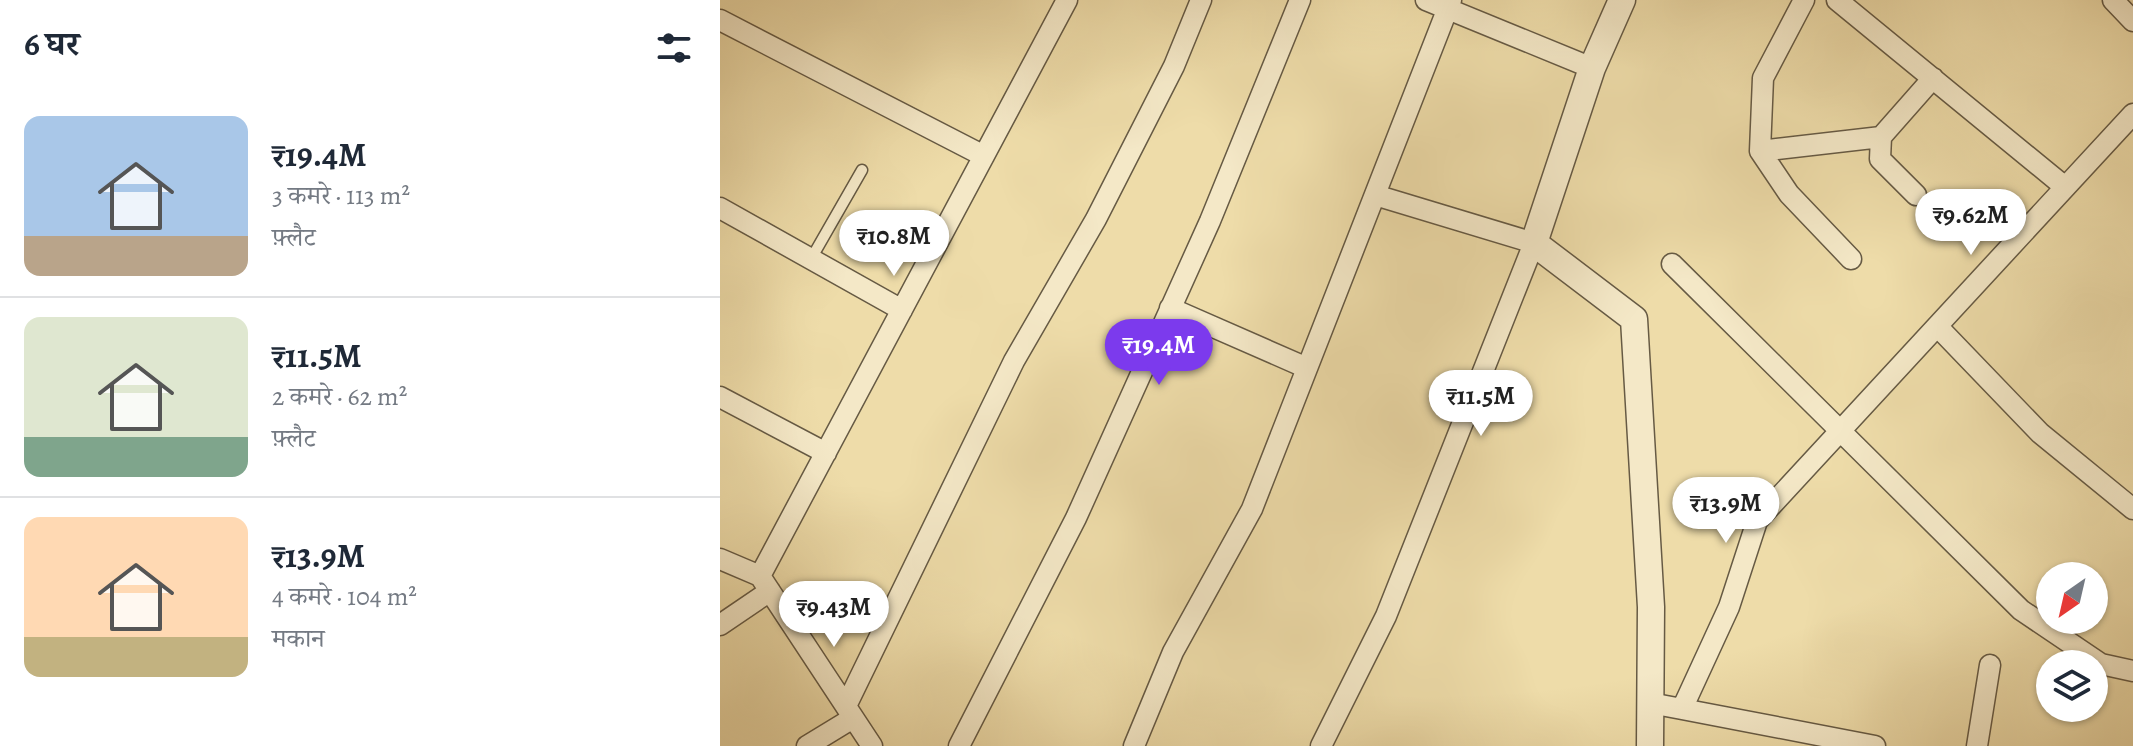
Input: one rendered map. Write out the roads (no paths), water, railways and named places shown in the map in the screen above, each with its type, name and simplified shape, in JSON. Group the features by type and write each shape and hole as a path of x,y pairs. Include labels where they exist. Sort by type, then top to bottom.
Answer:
{"street":[{"path":"807,746 850,712 1014,361 1103,205 1174,66 1201,0"},
{"path":"959,746 1076,518 1170,308 1300,0"},
{"path":"1426,0 1450,5 1592,68"},
{"path":"1321,746 1386,616 1534,243 1592,68 1622,0"},
{"path":"1804,0 1763,78 1760,151 1789,194 1851,259"},
{"path":"1837,0 2065,187"},
{"path":"2113,0 2133,21"},
{"path":"720,625 765,584 826,453 984,156 1059,2"},
{"path":"1134,746 1173,652 1252,509 1450,5"},
{"path":"720,20 984,156"},
{"path":"1916,195 1880,159 1881,137 1933,78"},
{"path":"1682,709 1729,607 1757,521 2133,114"},
{"path":"1760,151 1881,137"},
{"path":"1375,195 1534,243 1634,319 1651,607 1650,746"},
{"path":"720,208 902,310"},
{"path":"1672,264 2021,610 2101,664 2133,671"},
{"path":"1170,308 1307,368"},
{"path":"1937,326 2040,433 2133,509"},
{"path":"720,397 826,453"},
{"path":"720,559 765,584 872,746"},
{"path":"1977,746 1990,665"},
{"path":"1650,703 1814,741 1875,746"}],"lane":[{"path":"811,259 862,170"}]}
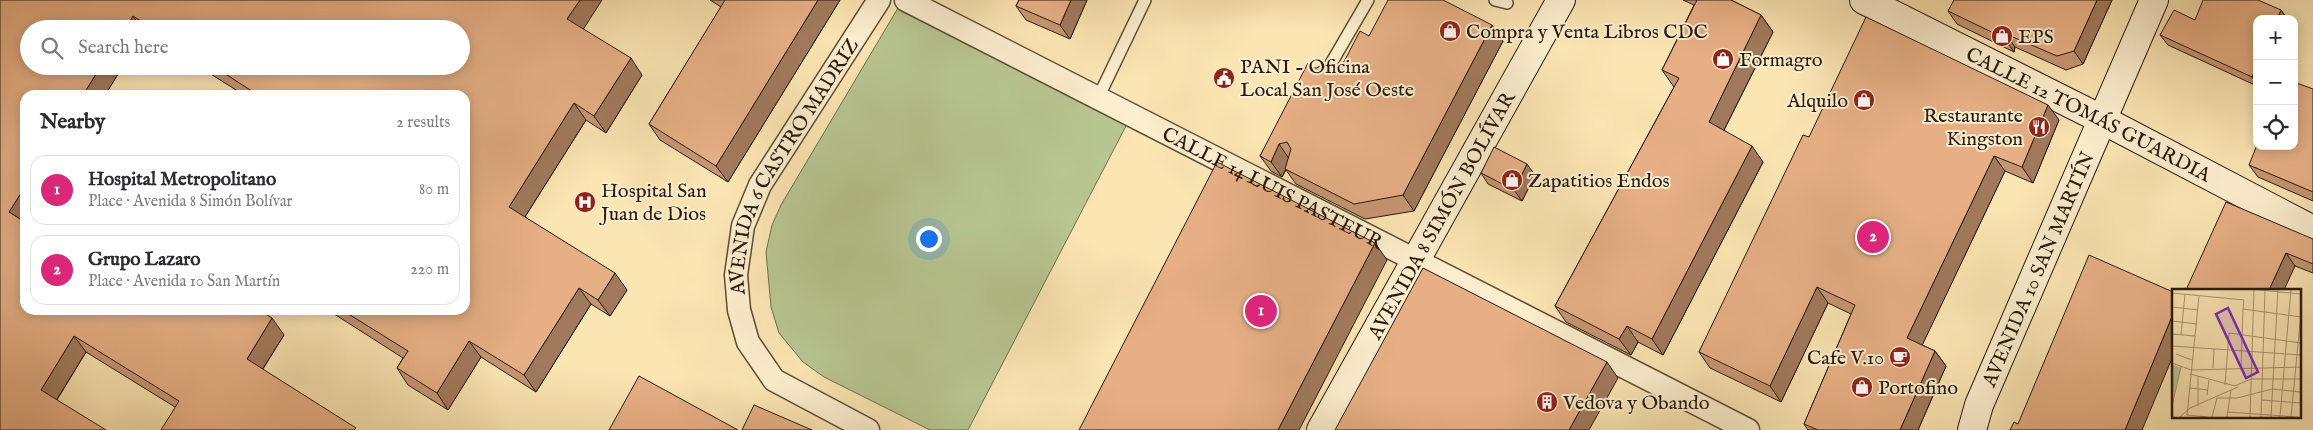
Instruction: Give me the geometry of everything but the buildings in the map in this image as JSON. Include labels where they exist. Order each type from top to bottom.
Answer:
[{"type":"street","name":"AVENIDA 6 CASTRO MADRIZ","points":[[868,430],[774,380],[748,342],[739,310],[736,275],[743,226],[760,185],[879,0]]},
{"type":"street","name":"CALLE 14 LUIS PASTEUR","points":[[906,0],[1098,98],[1286,188],[1416,259],[1748,430]]},
{"type":"street","name":"AVENIDA 8 SIMÓN BOLÍVAR","points":[[1322,430],[1561,0]]},
{"type":"street","name":"CALLE 12 TOMÁS GUARDIA","points":[[1864,0],[2313,230]]},
{"type":"street","name":"AVENIDA 10 SAN MARTÍN","points":[[1972,430],[1979,405],[2154,0]]},
{"type":"lane","points":[[1098,98],[1145,0]]},
{"type":"lane","points":[[1326,77],[1329,68],[1368,0]]},
{"type":"lane","points":[[1495,0],[1507,3]]},
{"type":"green space","points":[[898,8],[1127,124],[968,430],[930,430],[824,377],[803,362],[779,333],[771,307],[766,252],[772,225],[781,205]]},
{"type":"place","name":"Compra y Venta Libros CDC","points":[[1450,31]]},
{"type":"place","name":"EPS","points":[[2002,36]]},
{"type":"place","name":"Formagro","points":[[1723,59]]},
{"type":"place","name":"PANI - Oficina Local San José Oeste","points":[[1224,78]]},
{"type":"place","name":"Alquilo","points":[[1864,100]]},
{"type":"place","name":"Restaurante Kingston","points":[[2039,127]]},
{"type":"place","name":"Zapatitios Endos","points":[[1512,180]]},
{"type":"place","name":"Hospital San Juan de Dios","points":[[585,202]]},
{"type":"place","name":"Grupo Lazaro","points":[[1873,237]]},
{"type":"place","name":"Hospital Metropolitano","points":[[1261,311]]},
{"type":"place","name":"Cafe V.10","points":[[1900,357]]},
{"type":"place","name":"Portofino","points":[[1862,387]]},
{"type":"place","name":"Vedova y Obando","points":[[1547,402]]}]
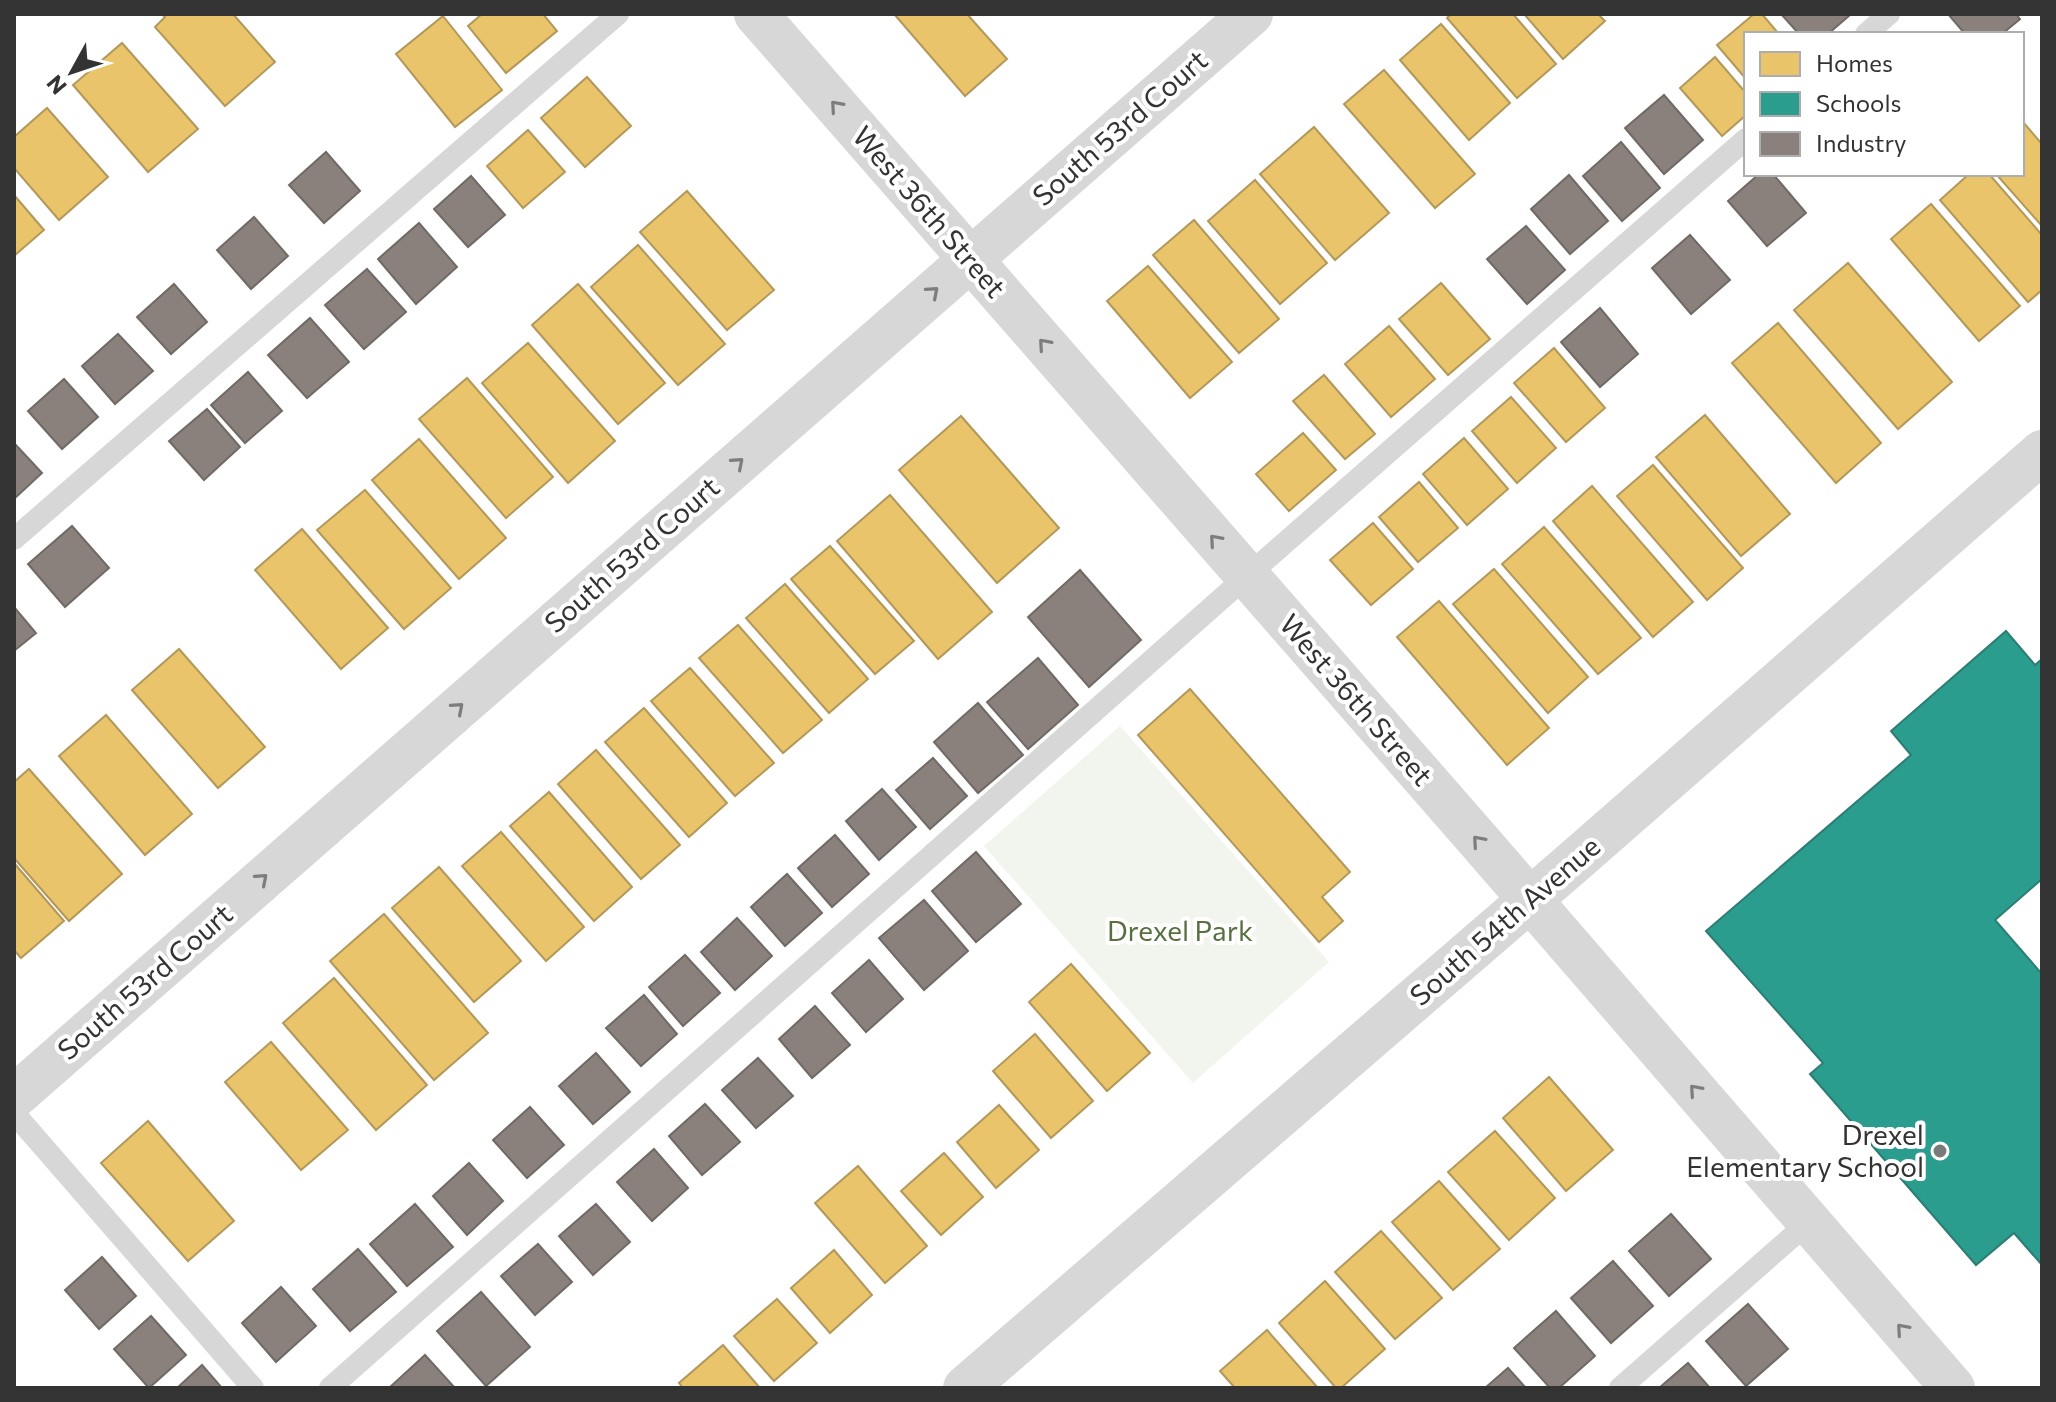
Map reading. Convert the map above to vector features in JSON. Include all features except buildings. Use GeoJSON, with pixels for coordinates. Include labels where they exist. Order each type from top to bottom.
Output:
{"type":"FeatureCollection","features":[{"type":"Feature","properties":{"kind":"street","name":"West 36th Street"},"geometry":{"type":"LineString","coordinates":[[756,14],[1953,1388]]}},
{"type":"Feature","properties":{"kind":"street","name":"South 53rd Court"},"geometry":{"type":"LineString","coordinates":[[14,1097],[1251,14]]}},
{"type":"Feature","properties":{"kind":"street","name":"South 54th Avenue"},"geometry":{"type":"LineString","coordinates":[[965,1388],[2042,452]]}},
{"type":"Feature","properties":{"kind":"lane"},"geometry":{"type":"LineString","coordinates":[[14,539],[618,14]]}},
{"type":"Feature","properties":{"kind":"lane"},"geometry":{"type":"LineString","coordinates":[[1868,32],[1889,14]]}},
{"type":"Feature","properties":{"kind":"lane"},"geometry":{"type":"LineString","coordinates":[[330,1388],[1744,141]]}},
{"type":"Feature","properties":{"kind":"lane"},"geometry":{"type":"LineString","coordinates":[[14,1113],[253,1388]]}},
{"type":"Feature","properties":{"kind":"lane"},"geometry":{"type":"LineString","coordinates":[[1620,1388],[1809,1222]]}},
{"type":"Feature","properties":{"kind":"green space","name":"Drexel Park"},"geometry":{"type":"Polygon","coordinates":[[[1120,726],[1329,962],[1193,1083],[984,846],[1120,726]]]}},
{"type":"Feature","properties":{"kind":"place","name":"Drexel Elementary School"},"geometry":{"type":"Point","coordinates":[1940,1151]}}]}
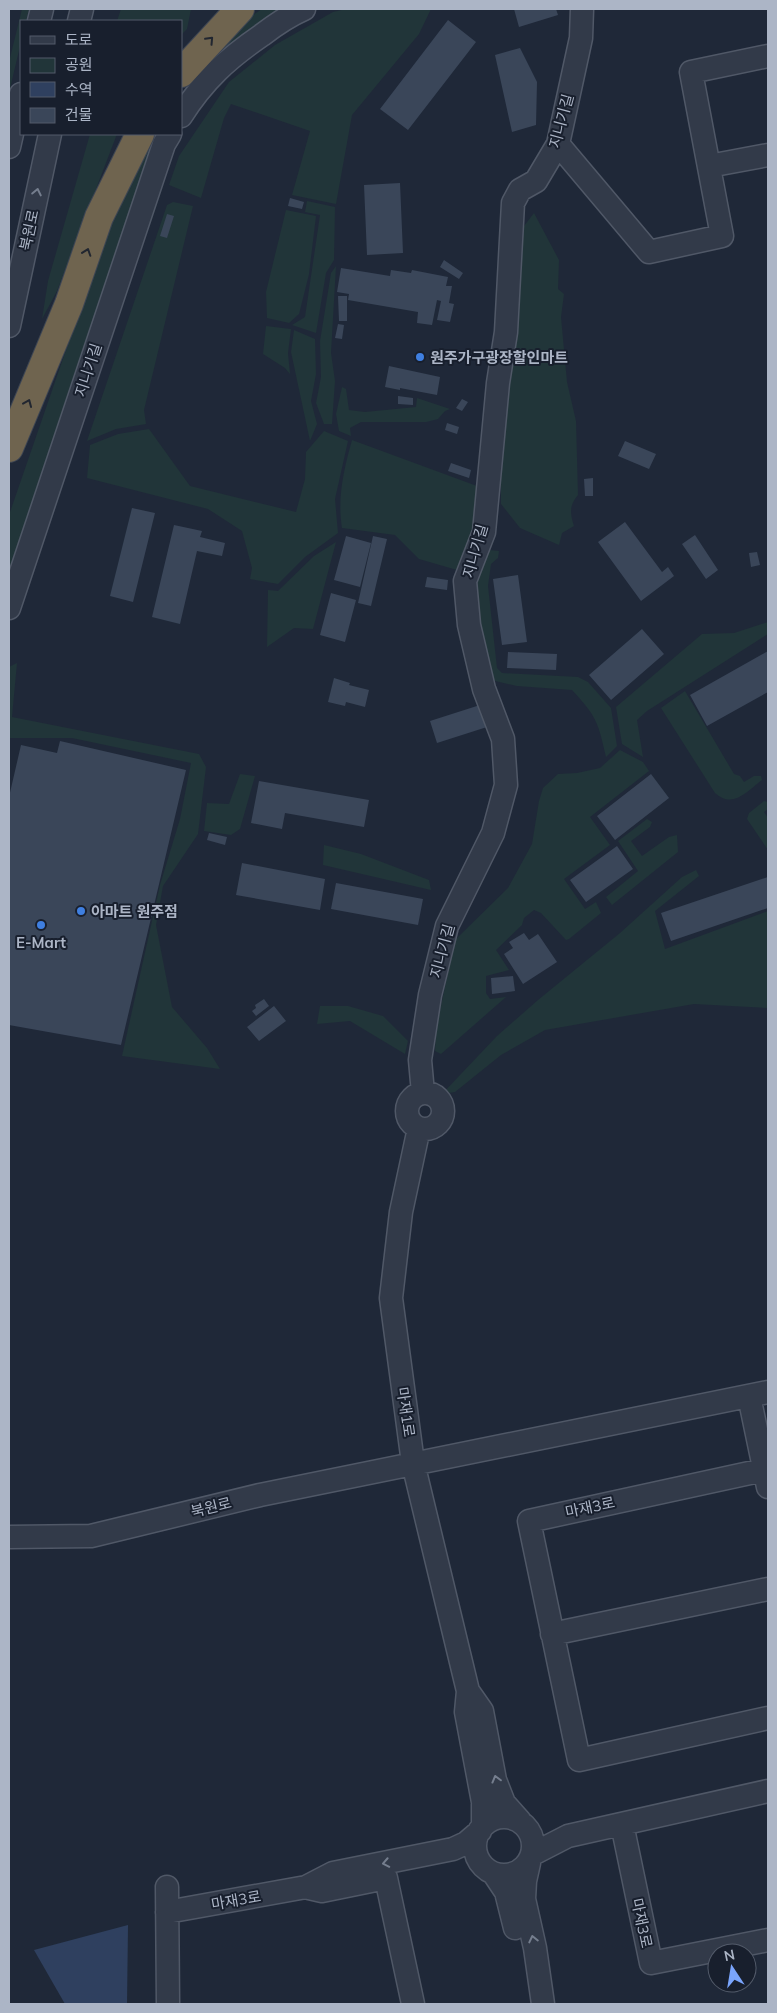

* * *

▶ **What is required**: Repeat, exactly and in full, each line from the start of the data to the line that contains "Instruction: Give me". Pictures do not go in.

▶ **Finished exercise**:
Input: one rendered map. Write out the roads (no paths), water, railways and named places shown in the map in the screen above, each with its type, name and simplified shape, in JSON. Group the features by type and write each shape and hole as a path of x,y pairs. Include labels where they exist. Sort by type, then top to bottom.
Answer:
{"street":[{"path":"807,746 850,712 1014,361 1103,205 1174,66 1201,0"},
{"path":"959,746 1076,518 1170,308 1300,0"},
{"path":"1426,0 1450,5 1592,68"},
{"path":"1321,746 1386,616 1534,243 1592,68 1622,0"},
{"path":"1804,0 1763,78 1760,151 1789,194 1851,259"},
{"path":"1837,0 2065,187"},
{"path":"2113,0 2133,21"},
{"path":"720,625 765,584 826,453 984,156 1059,2"},
{"path":"1134,746 1173,652 1252,509 1450,5"},
{"path":"720,20 984,156"},
{"path":"1916,195 1880,159 1881,137 1933,78"},
{"path":"1682,709 1729,607 1757,521 2133,114"},
{"path":"1760,151 1881,137"},
{"path":"1375,195 1534,243 1634,319 1651,607 1650,746"},
{"path":"720,208 902,310"},
{"path":"1672,264 2021,610 2101,664 2133,671"},
{"path":"1170,308 1307,368"},
{"path":"1937,326 2040,433 2133,509"},
{"path":"720,397 826,453"},
{"path":"720,559 765,584 872,746"},
{"path":"1977,746 1990,665"},
{"path":"1650,703 1814,741 1875,746"}],"lane":[{"path":"811,259 862,170"}]}
Instruction: Give me the geometry of everything but the buildings in the map in this image as JSON. Include labels where they exist. Order each type from top to bottom.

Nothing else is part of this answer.